- Education: University of Ibadan University College Hospital(PhD)
- Awards: L'Oréal-UNESCO Awards for Women in Science Fellow of the Nigerian Academy of Science
- Scientific career
- Fields: Haematology Molecular genetics Bioethics
- Workplaces: University of Ibadan
- Thesis: Alpha Thalassaemia in Nigerians (1986)
- Doctoral advisor: George Joseph Folayan Esan

= Adeyinka Gladys Falusi =

Nigerian parasitologist

Adeyinka Gladys Falusi, FAS NPOM, is a Nigerian Professor of haematology and former Director of the Institute for Advanced Medical Research and Training, College of Medicine, University of Ibadan.

She specializes in human genetics, bioethics and molecular genetics related to hereditary blood diseases such as sickle-cell disease and alpha-thalassemia.

== Early life and education ==
She hails from Ekiti State, southwestern Nigeria. she was brought up in Efon Alaaye in Ekiti State, Nigeria. Prof. Falusi was inspired to study science by an older girl (Grace Oladunni Olaniyan, now Prof. Taylor) who lived in their neighbourhood. She studied Chemistry at the University of Ibadan (UI). She proceeded to move from Chemistry to Haematology (blood study) at the College of Medicine, University College Hospital, Ibadan where she received her M.Phil in 1981 and PhD in 1986.

== Career ==
Professor Falusi conducts research on the genetics of Sickle Cell Disease. She is currently focused on awareness and education of the public on sickle cell disease. She is a co-founder of Sickle Cell Association of Nigeria (SCAN), as well as the founder and trustee of the Sickle Cell Hope Alive Foundation.

In 2001, she was appointed the Chairperson of the University of Ibadan and University College Hospital Institutional Review Committee where the first well-organized and functional Institutional Ethics Committee in Nigeria was established in the University of Ibadan under her leadership. In 2005, she became the coordinator for Nigeria Networking for Ethics of Biomedical Research in Africa.

== Honors and awards ==
Professor Falusi won the L'Oréal-UNESCO Awards for Women in Science in 2001 for her research in hereditary blood diseases. She served in that capacity for 4 years.

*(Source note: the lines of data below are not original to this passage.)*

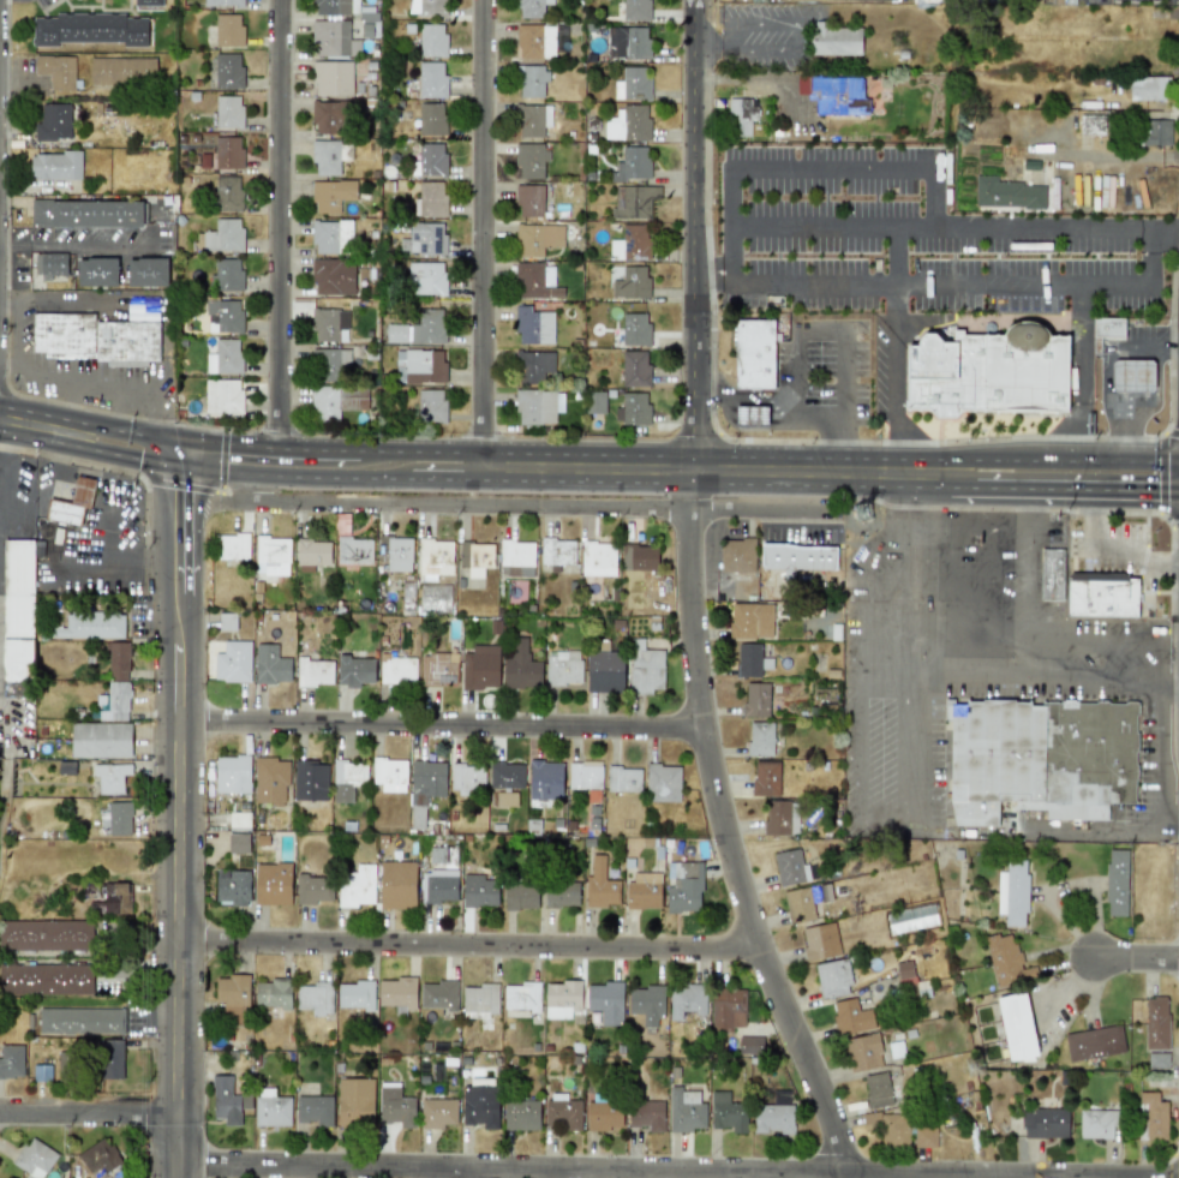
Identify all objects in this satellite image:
building: (221, 2)
building: (145, 3)
building: (334, 7)
building: (432, 8)
building: (530, 8)
building: (637, 10)
building: (88, 29)
building: (228, 29)
road: (804, 37)
building: (333, 38)
building: (834, 39)
building: (432, 40)
building: (534, 41)
building: (636, 44)
building: (122, 70)
building: (227, 70)
building: (56, 71)
building: (331, 78)
road: (758, 79)
building: (432, 80)
building: (531, 80)
building: (634, 84)
building: (1148, 88)
building: (834, 94)
building: (228, 111)
building: (328, 116)
building: (740, 116)
building: (432, 119)
building: (532, 120)
building: (53, 122)
building: (629, 124)
building: (1092, 124)
building: (1156, 132)
building: (227, 152)
building: (326, 156)
building: (429, 160)
building: (530, 160)
building: (632, 164)
building: (55, 166)
road: (905, 167)
building: (228, 193)
building: (1007, 193)
building: (331, 194)
building: (431, 199)
building: (528, 200)
building: (633, 200)
building: (87, 213)
road: (1040, 229)
road: (1164, 229)
road: (277, 231)
road: (482, 233)
building: (223, 235)
building: (331, 236)
road: (7, 238)
building: (423, 238)
building: (537, 238)
road: (102, 241)
parking lot: (919, 241)
building: (630, 243)
road: (898, 255)
building: (50, 264)
building: (97, 271)
building: (147, 271)
building: (226, 274)
building: (332, 276)
building: (425, 278)
building: (533, 279)
road: (713, 281)
building: (631, 282)
road: (883, 282)
road: (1053, 286)
road: (78, 301)
building: (140, 310)
building: (224, 316)
building: (329, 325)
building: (533, 325)
building: (1107, 327)
building: (419, 328)
building: (635, 329)
building: (95, 339)
building: (754, 354)
building: (224, 357)
building: (331, 363)
road: (7, 364)
building: (419, 366)
building: (532, 366)
building: (634, 368)
building: (989, 372)
road: (1084, 374)
building: (1132, 375)
gas station: (1132, 375)
road: (1106, 381)
road: (74, 385)
road: (793, 390)
road: (1158, 390)
building: (222, 396)
road: (837, 398)
road: (746, 400)
building: (335, 401)
building: (594, 402)
building: (431, 405)
road: (71, 406)
building: (538, 406)
building: (632, 408)
road: (116, 416)
road: (90, 433)
road: (3, 440)
road: (895, 446)
road: (1042, 461)
road: (544, 467)
road: (1042, 488)
building: (72, 502)
road: (523, 504)
power tower: (870, 511)
building: (232, 546)
building: (272, 549)
building: (353, 551)
road: (1110, 551)
parking lot: (1112, 551)
building: (312, 552)
building: (557, 552)
building: (395, 553)
building: (516, 553)
building: (597, 554)
building: (737, 554)
building: (475, 555)
building: (434, 557)
building: (638, 557)
building: (796, 557)
road: (1025, 562)
road: (100, 572)
building: (1051, 574)
building: (1101, 597)
road: (690, 601)
building: (17, 605)
building: (750, 621)
building: (226, 622)
building: (89, 625)
road: (1053, 636)
building: (117, 660)
building: (750, 660)
building: (233, 662)
building: (270, 665)
building: (480, 667)
building: (439, 668)
building: (521, 668)
building: (644, 668)
building: (396, 669)
building: (355, 671)
building: (562, 671)
building: (313, 672)
building: (604, 672)
road: (1168, 692)
building: (756, 700)
building: (116, 701)
road: (440, 722)
building: (100, 739)
building: (760, 739)
building: (1041, 759)
building: (232, 774)
building: (389, 774)
building: (505, 775)
building: (584, 776)
building: (110, 777)
building: (427, 778)
building: (466, 778)
building: (766, 778)
building: (270, 779)
building: (347, 779)
building: (623, 779)
building: (310, 780)
building: (544, 780)
building: (662, 783)
road: (180, 816)
road: (1169, 817)
building: (119, 818)
building: (780, 818)
building: (239, 819)
road: (1059, 835)
building: (237, 843)
building: (788, 866)
building: (1116, 882)
building: (272, 884)
building: (397, 885)
building: (600, 885)
building: (356, 886)
building: (438, 886)
building: (684, 887)
building: (233, 888)
building: (313, 889)
building: (478, 891)
building: (1012, 893)
building: (561, 894)
building: (642, 895)
building: (520, 896)
building: (115, 898)
building: (798, 905)
building: (45, 934)
road: (139, 941)
building: (820, 942)
road: (468, 943)
building: (1005, 961)
road: (1142, 961)
road: (138, 967)
building: (905, 972)
building: (832, 977)
building: (45, 978)
road: (1072, 983)
building: (273, 992)
building: (398, 992)
building: (356, 995)
building: (439, 995)
building: (564, 995)
building: (314, 997)
building: (522, 997)
building: (480, 998)
building: (233, 999)
building: (606, 1001)
building: (686, 1001)
building: (647, 1003)
building: (726, 1009)
building: (850, 1017)
building: (81, 1020)
building: (1156, 1023)
building: (1017, 1026)
building: (1094, 1042)
building: (750, 1044)
building: (863, 1052)
building: (109, 1059)
building: (1157, 1060)
building: (11, 1061)
building: (41, 1072)
power tower: (961, 1075)
building: (877, 1090)
building: (227, 1100)
building: (355, 1101)
building: (480, 1105)
building: (395, 1107)
building: (271, 1110)
building: (314, 1110)
road: (90, 1113)
building: (437, 1113)
building: (685, 1113)
building: (727, 1113)
building: (564, 1114)
building: (521, 1115)
building: (646, 1115)
building: (604, 1116)
building: (1151, 1117)
building: (773, 1118)
building: (1044, 1123)
building: (1097, 1123)
building: (894, 1130)
building: (925, 1137)
building: (99, 1157)
building: (34, 1158)
road: (678, 1168)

In 2005, she was bestowed with the National Productivity Order of Merit Fellowship. In 2009, she was elected as fellow of the Nigerian Academy of Science, the apex scientific organization in Nigeria. In 2013, she received the Ekiti State Merit Award and was decorated by Kayode Fayemi, the governor of Ekiti State. She was given the Access to Basic Care (ABC) Distinguished Personality Award for promoting the welfare of sickle cell patients globally and beyond the call of duty in 2014.

== Publications ==
She co-authored over 60 journal articles and book chapters, and over 80 conference articles and proceedings. She has researched and published in the genetics of some non-communicable diseases such as breast cancers, asthma, malaria and specifically the haemoglobinopathies of sickle cell disease and the thalassaemias and other genetic modifiers. Besides publications in sickle cell research, she also co-authored journal article and book chapter on ethics and research conduct.

== Family ==
She is married to Professor Abiodun Falusi, a Professor of Agricultural Economics with five children.